Sistem kerjasama yang diterapkan dalam model pembelajaran think pair share menuntut siswa untuk dapat bekerja sama dalam tim, sehingga siswa dituntut
untuk dapat belajar berempati, menerima pendapat orang lain atau mengakui secara sportif jika pendapatnya tidak diterima.
http:kanwar03oke.blogspot.com201305model-pembelajaran-think-pair- share.html diunduh 3112 2013 pukul 15.25.
Model pembelajaran think pair share ini memberi kesempatan lebih kepada siswa untuk bekerja sendiri sekaligus bekerja sama dengan teman lainnya.
Menurut Lie, dalam Thobroni 2012: 301, keunggulan pada model think pair share lainnya adalah optimalisasi partisipasi siswa. Dengan metode klasikal yang
memungkinkan hanya satu siswa yang maju dan membagikan hasilnya untuk
seluruh kelas, model think pair share ini sedikitnya delapan kali lebih banyak kepada setiap siswa untuk dikenali dan menunjukkan partisipasinya di depan
orang lain. Selain itu, model think pair share dapat digunakan pada semua mata pelajaran dan semua tingkat usia anak didik.

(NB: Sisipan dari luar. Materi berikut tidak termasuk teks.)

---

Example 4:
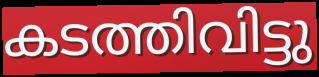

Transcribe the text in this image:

കടത്തിവിട്ടു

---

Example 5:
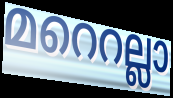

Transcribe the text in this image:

മറെറല്ലാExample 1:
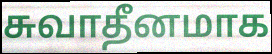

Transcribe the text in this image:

சுவாதீனமாக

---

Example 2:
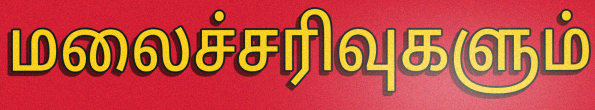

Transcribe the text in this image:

மலைச்சரிவுகளும்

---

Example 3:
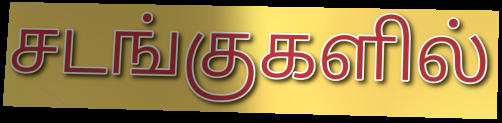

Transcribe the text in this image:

சடங்குகளில்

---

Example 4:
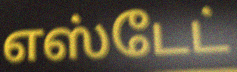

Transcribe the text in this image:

எஸ்டேட்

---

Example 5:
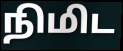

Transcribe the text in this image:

நிமிட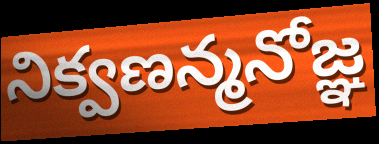
నిక్వణన్మనోజ్ఞ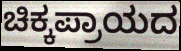
ಚಿಕ್ಕಪ್ರಾಯದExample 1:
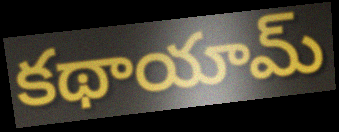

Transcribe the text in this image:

కథాయామ్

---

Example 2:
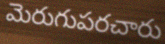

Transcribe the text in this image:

మెరుగుపరచారు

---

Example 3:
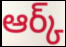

Berdasarkan uraian di atas, peneliti dapat menyimpulkan bahwa pembelajaran dengan model think pair share sangat efektif dilaksanakan saat
pembelajaran yang bertujuan untuk memgaktifkan siswa agar mampu berpartisipasi saat proses pembelajaran berlangsung. Jadi disini peran siswa jauh
lebih besar dibandingkan oleh guru, dengan demikian pemahaman yang diperoleh siswa pun akan lebih baik lagi.